The IC Filter Plugin Project provides support for Bloom Filter. It is a plugin for the Pentaho Kettle engine which can be used within Pentaho Data Integration (Kettle).
The IC Filter Plugin is built with Apache Ant and uses Apache Ivy for dependency management. All you'll need to get started is Ant 1.7.0 or newer to build the project.

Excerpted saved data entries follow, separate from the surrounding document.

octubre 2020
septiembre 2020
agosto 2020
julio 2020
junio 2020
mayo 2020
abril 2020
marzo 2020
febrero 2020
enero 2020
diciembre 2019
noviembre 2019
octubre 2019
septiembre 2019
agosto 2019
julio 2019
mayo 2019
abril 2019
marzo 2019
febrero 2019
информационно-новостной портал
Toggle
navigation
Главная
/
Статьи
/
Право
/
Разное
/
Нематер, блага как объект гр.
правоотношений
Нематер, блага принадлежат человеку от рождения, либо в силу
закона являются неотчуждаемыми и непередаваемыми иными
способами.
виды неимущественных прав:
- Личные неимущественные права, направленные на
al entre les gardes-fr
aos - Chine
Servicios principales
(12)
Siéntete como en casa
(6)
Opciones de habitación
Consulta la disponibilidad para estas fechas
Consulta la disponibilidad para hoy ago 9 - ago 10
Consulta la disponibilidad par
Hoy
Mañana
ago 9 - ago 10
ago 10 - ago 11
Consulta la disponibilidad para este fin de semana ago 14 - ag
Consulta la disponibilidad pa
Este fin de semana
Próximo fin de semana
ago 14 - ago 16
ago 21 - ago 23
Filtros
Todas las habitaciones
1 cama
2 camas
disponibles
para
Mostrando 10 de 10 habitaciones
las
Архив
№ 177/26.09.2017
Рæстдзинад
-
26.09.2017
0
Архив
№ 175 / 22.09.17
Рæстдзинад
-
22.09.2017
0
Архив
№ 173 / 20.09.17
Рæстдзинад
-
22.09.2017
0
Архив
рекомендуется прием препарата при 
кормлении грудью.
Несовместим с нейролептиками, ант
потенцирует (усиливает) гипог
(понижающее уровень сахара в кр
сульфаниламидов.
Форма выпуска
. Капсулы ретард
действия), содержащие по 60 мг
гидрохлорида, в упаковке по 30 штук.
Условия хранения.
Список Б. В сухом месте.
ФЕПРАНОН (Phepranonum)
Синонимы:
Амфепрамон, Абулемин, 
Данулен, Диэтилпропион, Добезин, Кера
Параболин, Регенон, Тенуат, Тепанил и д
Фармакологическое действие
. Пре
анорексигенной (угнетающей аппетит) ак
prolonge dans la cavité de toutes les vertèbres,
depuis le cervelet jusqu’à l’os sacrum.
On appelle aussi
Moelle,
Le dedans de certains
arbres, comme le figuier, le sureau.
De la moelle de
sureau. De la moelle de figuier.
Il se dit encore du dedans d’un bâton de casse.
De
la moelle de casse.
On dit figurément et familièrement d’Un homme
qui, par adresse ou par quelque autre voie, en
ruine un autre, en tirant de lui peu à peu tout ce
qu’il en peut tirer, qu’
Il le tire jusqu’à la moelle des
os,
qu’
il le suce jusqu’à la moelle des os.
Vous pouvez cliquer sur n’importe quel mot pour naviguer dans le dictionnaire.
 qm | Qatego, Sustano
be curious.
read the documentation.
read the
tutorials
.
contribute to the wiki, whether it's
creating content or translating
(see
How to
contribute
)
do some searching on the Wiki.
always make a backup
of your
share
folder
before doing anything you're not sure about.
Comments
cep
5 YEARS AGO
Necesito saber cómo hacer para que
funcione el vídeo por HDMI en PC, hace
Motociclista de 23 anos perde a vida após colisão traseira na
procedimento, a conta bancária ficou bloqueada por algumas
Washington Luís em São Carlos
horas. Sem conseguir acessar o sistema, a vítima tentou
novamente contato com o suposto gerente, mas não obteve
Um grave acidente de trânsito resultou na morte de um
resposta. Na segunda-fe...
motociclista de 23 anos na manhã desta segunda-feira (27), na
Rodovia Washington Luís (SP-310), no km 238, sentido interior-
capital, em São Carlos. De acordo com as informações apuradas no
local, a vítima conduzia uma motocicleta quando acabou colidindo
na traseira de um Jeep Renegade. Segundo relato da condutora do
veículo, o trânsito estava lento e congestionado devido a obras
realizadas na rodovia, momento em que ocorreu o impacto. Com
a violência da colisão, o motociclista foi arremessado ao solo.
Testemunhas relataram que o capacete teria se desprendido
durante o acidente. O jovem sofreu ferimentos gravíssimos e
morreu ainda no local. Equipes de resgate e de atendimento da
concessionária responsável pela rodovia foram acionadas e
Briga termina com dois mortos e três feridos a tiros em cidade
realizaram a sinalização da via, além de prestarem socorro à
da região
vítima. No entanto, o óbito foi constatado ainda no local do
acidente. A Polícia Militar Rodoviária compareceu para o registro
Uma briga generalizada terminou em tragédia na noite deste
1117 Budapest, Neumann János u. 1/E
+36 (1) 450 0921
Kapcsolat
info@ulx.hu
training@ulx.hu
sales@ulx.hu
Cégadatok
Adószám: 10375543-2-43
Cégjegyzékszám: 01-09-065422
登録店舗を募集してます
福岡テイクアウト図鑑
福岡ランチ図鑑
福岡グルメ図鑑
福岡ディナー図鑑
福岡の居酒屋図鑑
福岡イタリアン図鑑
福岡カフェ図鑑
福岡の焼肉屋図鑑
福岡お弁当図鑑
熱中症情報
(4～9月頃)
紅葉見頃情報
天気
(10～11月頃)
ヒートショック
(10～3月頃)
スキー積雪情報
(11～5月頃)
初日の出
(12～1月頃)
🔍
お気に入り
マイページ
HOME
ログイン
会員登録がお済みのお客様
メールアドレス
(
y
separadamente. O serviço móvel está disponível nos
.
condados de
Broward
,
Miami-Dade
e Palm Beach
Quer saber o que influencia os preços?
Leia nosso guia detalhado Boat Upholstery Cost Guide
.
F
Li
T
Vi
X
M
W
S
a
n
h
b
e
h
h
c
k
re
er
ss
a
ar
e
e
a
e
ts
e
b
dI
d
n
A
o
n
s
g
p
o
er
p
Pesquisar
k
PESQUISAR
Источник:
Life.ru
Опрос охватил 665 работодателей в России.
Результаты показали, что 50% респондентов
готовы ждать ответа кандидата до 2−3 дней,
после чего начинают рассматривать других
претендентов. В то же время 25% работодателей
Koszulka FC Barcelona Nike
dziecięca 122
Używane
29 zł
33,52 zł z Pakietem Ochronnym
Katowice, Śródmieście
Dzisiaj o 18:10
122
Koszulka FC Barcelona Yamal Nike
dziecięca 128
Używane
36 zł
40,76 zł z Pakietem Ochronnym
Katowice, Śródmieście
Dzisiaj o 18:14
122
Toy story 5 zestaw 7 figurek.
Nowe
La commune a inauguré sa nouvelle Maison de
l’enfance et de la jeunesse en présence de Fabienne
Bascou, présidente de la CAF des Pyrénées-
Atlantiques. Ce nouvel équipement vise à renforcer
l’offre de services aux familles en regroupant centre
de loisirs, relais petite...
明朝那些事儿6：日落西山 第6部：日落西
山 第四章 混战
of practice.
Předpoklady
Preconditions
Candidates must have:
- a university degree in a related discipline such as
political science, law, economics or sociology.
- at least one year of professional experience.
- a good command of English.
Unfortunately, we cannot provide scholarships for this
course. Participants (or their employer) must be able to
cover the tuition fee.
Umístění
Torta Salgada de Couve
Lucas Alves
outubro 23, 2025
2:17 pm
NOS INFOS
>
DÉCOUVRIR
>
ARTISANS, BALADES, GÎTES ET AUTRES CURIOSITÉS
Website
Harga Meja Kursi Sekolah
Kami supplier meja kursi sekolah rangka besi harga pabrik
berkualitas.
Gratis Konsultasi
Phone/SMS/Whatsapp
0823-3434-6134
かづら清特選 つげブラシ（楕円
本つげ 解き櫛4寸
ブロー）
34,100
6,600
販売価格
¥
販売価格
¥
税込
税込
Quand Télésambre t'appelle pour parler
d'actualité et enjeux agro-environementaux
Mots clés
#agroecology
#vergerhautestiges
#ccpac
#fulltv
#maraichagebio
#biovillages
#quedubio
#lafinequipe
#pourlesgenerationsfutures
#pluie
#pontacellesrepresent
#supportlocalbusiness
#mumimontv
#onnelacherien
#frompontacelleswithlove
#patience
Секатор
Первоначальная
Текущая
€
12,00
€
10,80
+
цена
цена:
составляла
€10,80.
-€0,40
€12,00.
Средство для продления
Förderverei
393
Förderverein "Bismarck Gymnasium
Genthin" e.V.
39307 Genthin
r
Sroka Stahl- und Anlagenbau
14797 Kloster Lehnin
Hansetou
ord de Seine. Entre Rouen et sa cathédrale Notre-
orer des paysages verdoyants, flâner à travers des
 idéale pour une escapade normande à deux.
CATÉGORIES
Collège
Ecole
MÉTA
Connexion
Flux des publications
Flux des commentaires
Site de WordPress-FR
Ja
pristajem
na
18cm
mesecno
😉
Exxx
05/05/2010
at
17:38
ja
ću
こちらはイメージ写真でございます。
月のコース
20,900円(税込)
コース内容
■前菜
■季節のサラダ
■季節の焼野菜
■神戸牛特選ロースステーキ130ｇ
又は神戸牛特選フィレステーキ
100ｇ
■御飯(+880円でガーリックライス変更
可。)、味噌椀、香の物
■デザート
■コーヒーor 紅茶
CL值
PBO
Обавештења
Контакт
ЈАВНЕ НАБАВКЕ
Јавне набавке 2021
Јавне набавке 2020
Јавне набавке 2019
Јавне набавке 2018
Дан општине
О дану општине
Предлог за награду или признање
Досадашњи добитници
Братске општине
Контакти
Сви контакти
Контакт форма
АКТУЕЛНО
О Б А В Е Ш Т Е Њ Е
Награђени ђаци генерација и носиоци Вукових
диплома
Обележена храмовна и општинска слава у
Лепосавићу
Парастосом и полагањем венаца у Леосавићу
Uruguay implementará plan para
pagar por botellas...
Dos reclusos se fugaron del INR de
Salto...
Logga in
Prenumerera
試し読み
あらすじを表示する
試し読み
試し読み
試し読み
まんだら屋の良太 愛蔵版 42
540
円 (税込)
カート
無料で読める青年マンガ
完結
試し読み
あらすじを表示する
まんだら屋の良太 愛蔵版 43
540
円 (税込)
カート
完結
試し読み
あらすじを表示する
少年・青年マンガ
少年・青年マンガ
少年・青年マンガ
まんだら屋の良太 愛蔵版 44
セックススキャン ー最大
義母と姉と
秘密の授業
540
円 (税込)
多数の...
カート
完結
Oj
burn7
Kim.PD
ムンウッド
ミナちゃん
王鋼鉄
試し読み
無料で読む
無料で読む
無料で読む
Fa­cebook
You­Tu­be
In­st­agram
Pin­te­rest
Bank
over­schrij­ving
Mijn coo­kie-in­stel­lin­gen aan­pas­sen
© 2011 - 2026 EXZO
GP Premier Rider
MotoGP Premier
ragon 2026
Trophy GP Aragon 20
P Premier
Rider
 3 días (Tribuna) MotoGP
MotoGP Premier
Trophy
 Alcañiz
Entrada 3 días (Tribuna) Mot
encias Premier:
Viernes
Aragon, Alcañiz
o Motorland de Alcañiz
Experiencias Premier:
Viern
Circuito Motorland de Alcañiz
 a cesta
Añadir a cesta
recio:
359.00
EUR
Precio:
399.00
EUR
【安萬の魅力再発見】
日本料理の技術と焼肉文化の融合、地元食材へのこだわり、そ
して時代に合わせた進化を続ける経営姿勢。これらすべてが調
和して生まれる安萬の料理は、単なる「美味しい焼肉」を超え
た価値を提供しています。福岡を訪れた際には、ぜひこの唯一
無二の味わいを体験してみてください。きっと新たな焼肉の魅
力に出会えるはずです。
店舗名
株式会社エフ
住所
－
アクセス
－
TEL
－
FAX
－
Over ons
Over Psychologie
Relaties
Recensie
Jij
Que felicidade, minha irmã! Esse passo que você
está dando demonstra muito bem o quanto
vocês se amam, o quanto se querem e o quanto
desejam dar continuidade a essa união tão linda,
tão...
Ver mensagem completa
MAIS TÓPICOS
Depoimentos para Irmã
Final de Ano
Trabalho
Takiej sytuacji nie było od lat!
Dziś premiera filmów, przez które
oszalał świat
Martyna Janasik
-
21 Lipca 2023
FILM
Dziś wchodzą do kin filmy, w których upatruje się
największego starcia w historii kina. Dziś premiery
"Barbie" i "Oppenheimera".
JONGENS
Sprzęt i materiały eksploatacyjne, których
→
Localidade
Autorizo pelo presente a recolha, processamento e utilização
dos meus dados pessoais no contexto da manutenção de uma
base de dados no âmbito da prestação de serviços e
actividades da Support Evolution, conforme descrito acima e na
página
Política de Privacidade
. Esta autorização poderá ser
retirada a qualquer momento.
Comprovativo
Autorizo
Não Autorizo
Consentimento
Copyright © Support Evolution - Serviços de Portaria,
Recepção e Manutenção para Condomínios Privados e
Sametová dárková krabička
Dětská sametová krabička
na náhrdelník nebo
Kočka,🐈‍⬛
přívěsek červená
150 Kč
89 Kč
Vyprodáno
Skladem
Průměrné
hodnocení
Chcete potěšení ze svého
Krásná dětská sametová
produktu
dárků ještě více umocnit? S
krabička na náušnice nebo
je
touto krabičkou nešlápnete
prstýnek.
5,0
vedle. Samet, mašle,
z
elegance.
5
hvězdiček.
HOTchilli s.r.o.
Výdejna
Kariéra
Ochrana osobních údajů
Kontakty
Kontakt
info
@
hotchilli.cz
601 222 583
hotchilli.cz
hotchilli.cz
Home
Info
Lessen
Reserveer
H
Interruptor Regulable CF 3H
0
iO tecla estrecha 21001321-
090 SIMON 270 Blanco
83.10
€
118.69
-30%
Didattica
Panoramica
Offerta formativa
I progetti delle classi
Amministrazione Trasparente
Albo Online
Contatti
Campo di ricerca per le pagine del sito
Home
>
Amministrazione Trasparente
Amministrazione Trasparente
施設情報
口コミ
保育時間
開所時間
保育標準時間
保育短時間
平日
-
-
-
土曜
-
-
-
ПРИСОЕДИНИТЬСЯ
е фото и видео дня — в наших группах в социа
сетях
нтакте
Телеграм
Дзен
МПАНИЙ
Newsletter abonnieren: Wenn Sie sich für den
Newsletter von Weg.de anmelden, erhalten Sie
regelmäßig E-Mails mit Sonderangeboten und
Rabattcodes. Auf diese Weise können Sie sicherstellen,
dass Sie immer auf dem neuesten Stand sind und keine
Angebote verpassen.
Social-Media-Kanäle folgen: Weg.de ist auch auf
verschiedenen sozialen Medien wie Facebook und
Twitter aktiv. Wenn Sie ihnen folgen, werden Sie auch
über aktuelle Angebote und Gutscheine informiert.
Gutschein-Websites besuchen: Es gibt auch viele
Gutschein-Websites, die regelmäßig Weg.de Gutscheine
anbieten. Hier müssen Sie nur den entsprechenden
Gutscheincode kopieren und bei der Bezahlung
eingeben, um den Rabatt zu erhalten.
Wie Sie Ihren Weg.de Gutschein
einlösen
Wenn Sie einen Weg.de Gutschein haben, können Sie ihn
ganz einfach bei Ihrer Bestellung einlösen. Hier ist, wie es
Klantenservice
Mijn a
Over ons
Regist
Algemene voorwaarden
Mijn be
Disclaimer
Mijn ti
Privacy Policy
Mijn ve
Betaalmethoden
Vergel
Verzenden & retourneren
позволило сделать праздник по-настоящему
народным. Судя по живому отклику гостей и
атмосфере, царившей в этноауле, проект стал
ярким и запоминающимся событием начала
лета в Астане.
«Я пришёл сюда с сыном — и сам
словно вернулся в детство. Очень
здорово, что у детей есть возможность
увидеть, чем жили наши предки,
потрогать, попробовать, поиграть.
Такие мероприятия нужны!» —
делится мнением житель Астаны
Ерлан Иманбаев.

The build scripts will download Ivy if you do not already have it installed.
$ git clone https://github.com/instaclick/PDI-Plugin-Step-BloomFilter.git
$ cd PDI-Plugin-Step-BloomFilter
$ ant
This will produce a plugin in ic-filter-plugin/deploydir This archive can then be extracted into your Pentaho Data Integration plugin directory.
https://github.com/instaclick/pdi-marketplace-packages
Property | Description | Default |
---|---|---|
Unique Fields | Unique fields | |
Timestamp field | Timestamp field used to distribute the row | 0.001 |
Timestamp window size | Timestamp window size to distribute rows | 60 (seconds) |
Number of lookups | Number of times to lookup for filter | 1440 |
URI to store filters | VFS folder to store filters | tmp://ic-filter/ |
Filter Type | Filter data structure (BLOOM/MAP) | BLOOM |
Hash Function | Unique fields hash function | NONE |
Expected number of elements | Bloom filter expected number of elements | 1000 |
False positive probability | Bloom filter False positive probability | 0.001 |
Make the step transactional | Commit filter changes only noting else fails | unchecked |
Always pass the row | Always pass the row add a flag field | unchecked |
Unique flag Field | Unique flag added to the row | is_unique |